* [Text section]
________________
I am new here and have had chickens for just under 12 months now having got them from a friend in the village who was moving abroad. I have 9 hens and a cockeral (called Dot). Three of the hens went broody about 3 weeks ago; two of them have been getting up twice a day to feed, drink and poo - the third refuses to so I have been feeding and watering her where she is. Maybe she is getting up during the day - I don't know.

My question is about the male chicks that will hatch. Our cockeral Dot is a big stroppy sod that sees the world in terms of Food, Fighting or Fornicating. He is very very good with the hens and as the land is away from the house I am happy to have him protecting them. I do think, though, that he will make nuggets out of any males that hit puberty.

I do not intend to kill anything. I know that a lot of people do that and that this is the standard way of dealing with male chicks but I am an old bird myself and fairly stuck in my ways. And- I appreciate that this is not a great situation to find myself in. I probably should have tried to stop the broodies being broody or something, but I didn't and here I am.

I am in the UK so from my googling it appears that you can't neuter a male chicken here. Is that true?

Assuming it is I, and assuming I don't want the flock to turn into a battleground, is there anything that you can recommend? If I get them their own hut and give them part of the field to live in with some hens will they be all right if they grow up together? Or will they still fight?

I'll stop any more going broody now...

Jo
 
I'm not in the UK so can't answer the part on whether it is legal to neuter the cockerels or not. But I can tell you what I have done with my boys. My chickens have a really large run. They used to free range but then we had a fox start showing up so I decided to fence them in. I definitely had too many roosters for the number of hens that I had and the boys started tearing up my girls pretty good. So I made a bachelor pad for the boys that I did not really want to keep. They get along great together in there where there are no hens to fight over. I am trying to sell some of the roos if I can, the others will just end up meat birds (if I ever get around to doing it that is.) So they will grow up good together no problem with no hens around - They will fight if there are hens in the pen with them though.
 
I did a quick search on neutering - or caponizing - cockerels in the UK and I couldn't get a definitive answer. I can say caponizing isn't going to be a viable option for you anyway. It must be done at a very young age. If you wait until 3 months or older, when the hormones start to kick in, the procedure could kill them.

If you can't process them yourself, or can't part with them, your only real option would be a bachelor pad for the excess males. For the most part they should get along okay with no females. First you'll have to see how many eggs even hatch. It's good you are thinking ahead on what to do with them. Unfortunately it's something not everyone has plans for in advance.
________________
In the chicken-keeping post, list the terms in which the cockerel Dot is said to see the world. Work only from the chicken-keeping post.
________________
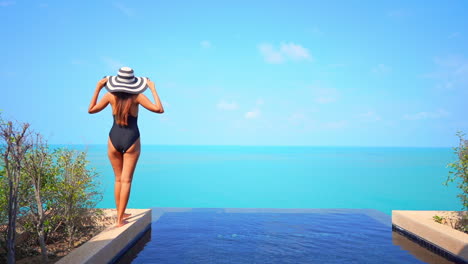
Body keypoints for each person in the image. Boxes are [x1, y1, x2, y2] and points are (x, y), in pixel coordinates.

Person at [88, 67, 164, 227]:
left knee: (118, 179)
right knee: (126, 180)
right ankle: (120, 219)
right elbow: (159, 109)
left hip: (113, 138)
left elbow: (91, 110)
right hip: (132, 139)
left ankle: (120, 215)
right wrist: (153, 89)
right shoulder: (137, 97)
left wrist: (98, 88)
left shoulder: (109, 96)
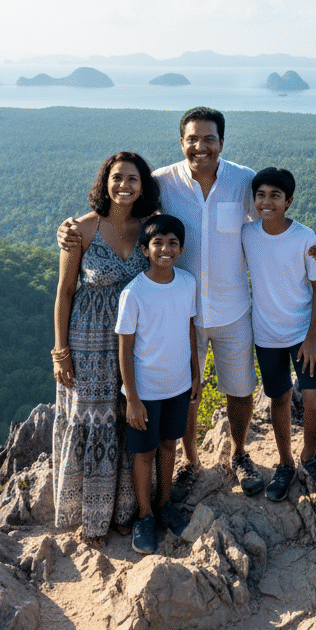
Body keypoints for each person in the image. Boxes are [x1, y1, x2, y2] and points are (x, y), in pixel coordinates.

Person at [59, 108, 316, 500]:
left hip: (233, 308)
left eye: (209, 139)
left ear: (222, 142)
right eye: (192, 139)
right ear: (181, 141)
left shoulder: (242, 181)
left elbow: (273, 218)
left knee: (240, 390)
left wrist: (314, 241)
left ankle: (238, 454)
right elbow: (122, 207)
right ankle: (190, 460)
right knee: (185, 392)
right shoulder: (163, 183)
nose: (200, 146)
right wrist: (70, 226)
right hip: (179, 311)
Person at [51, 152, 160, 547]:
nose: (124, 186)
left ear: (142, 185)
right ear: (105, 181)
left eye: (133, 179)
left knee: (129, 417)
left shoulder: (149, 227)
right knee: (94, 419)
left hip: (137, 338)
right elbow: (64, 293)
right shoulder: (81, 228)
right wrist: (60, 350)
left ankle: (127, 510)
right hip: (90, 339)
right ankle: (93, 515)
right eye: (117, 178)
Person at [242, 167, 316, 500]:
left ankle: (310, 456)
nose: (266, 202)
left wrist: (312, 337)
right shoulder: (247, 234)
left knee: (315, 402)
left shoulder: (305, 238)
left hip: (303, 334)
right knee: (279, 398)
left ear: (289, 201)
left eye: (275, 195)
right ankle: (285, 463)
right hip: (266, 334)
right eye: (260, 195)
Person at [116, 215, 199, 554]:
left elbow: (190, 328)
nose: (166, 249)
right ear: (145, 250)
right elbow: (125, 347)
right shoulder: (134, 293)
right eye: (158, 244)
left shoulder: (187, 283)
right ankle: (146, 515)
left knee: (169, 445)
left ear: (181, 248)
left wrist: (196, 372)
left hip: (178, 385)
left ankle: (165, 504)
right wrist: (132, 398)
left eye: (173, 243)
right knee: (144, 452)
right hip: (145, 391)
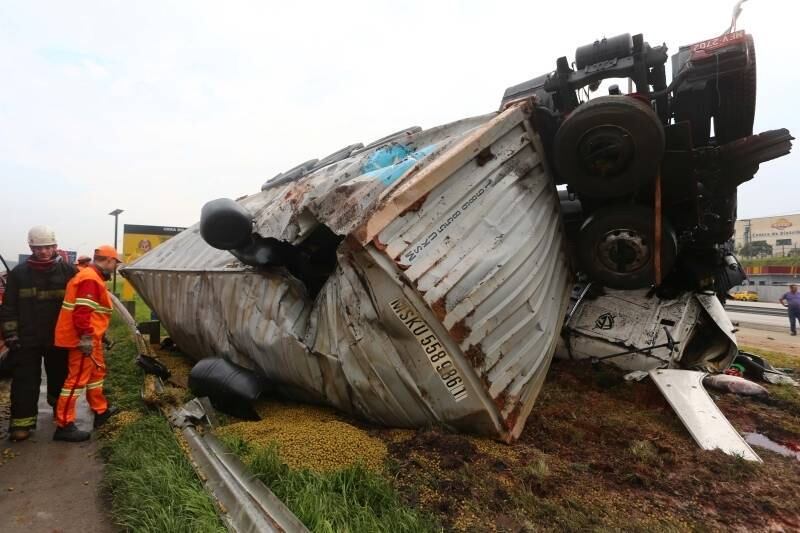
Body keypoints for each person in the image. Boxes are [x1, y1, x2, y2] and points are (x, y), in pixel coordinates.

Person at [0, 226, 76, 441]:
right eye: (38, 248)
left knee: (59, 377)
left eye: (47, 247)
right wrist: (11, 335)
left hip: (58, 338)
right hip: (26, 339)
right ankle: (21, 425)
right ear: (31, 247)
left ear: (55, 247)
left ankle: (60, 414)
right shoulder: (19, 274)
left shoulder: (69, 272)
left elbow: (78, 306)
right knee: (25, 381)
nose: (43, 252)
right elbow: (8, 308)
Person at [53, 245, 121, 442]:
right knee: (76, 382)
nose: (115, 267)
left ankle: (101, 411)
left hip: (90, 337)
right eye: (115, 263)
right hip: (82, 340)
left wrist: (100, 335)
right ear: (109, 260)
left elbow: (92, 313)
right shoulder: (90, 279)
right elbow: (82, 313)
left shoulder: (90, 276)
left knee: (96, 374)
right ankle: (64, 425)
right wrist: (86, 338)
________________
* [Written reply]
Food, Fighting, Fornicating